------ Trecho apresentado

Descrição das subáreas de reconhecimento

A área do projeto foi dividida em unidades menores (Figura 6) para fins de reconhecimento e prospecção em consideração às seguintes razões:

- tipo de ocupação prospectiva e densidade potencial de vestígios;

- diferenças ambientais e físicas;

- descontinuidade espacial;

- alterações antrópicas modernas.

Subárea A

Localização:

Parte fronteira ao Círculo Militar, incluindo a faixa litorânea que fica entre a estrada e o mar, excluída a área defronte ao mangue, na margem direita do rio Potengi. (Figura 7)

Características:

A área é toda arenosa (areia fina), tendo sofrido diversas e profundas alterações modernas. O terreno foi bastante revirado em virtude da construção da estrada que o circunda e das diversas reformas viárias e de calçamento que aconteceram neste século. Parte considerável do terreno (no pátio fronteiro ao Círculo Militar) foi terraplenado após ter recebido dezenas de cargas de areia para nivelamento, a permitir a construção temporária de utilidades em um campeonato de vôlei de praia. Outra parte foi terraplenada e coberta com asfalto para formar o pátio de estacionamento da sociedade militar. A estrada que a atravessa (paralelepípedos) teve preparação do assentamento, apresentando uma camada de conglomerado argiloso que ultrapassa em vários metros a largura da mesma. À parte que fica entre a estrada e o mar apresenta evidentes sinais de trabalho de máquinas pesadas.

------------

Instrução da tarefa 1
Responda com base no trecho sobre as subáreas de reconhecimento:
(a) Em qual margem de qual rio fica a Subárea A?
(b) De que tipo de areia é composta a Subárea A?
(c) Com que material foi coberta a parte terraplenada que forma o pátio de estacionamento da sociedade militar?

------ Material fornecido

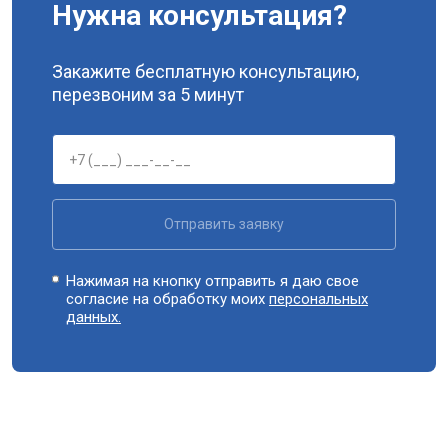
Нужна консультация?
Закажите бесплатную консультацию,
перезвоним за 5 минут
Отправить заявку
Нажимая на кнопку отправить я даю свое
согласие на обработку моих
персональных
данных.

------------

Instrução da tarefa 2
Copie sem nenhuma alteração todas as linhas dos registros acima e deixe as imagens de fora da resposta.

Sua resposta 1
(a) Na margem direita do rio Potengi.
(b) De areia fina.
(c) Com asfalto.

Sua resposta 2
Нужна консультация?
Закажите бесплатную консультацию,
перезвоним за 5 минут
Отправить заявку
Нажимая на кнопку отправить я даю свое
согласие на обработку моих
персональных
данных.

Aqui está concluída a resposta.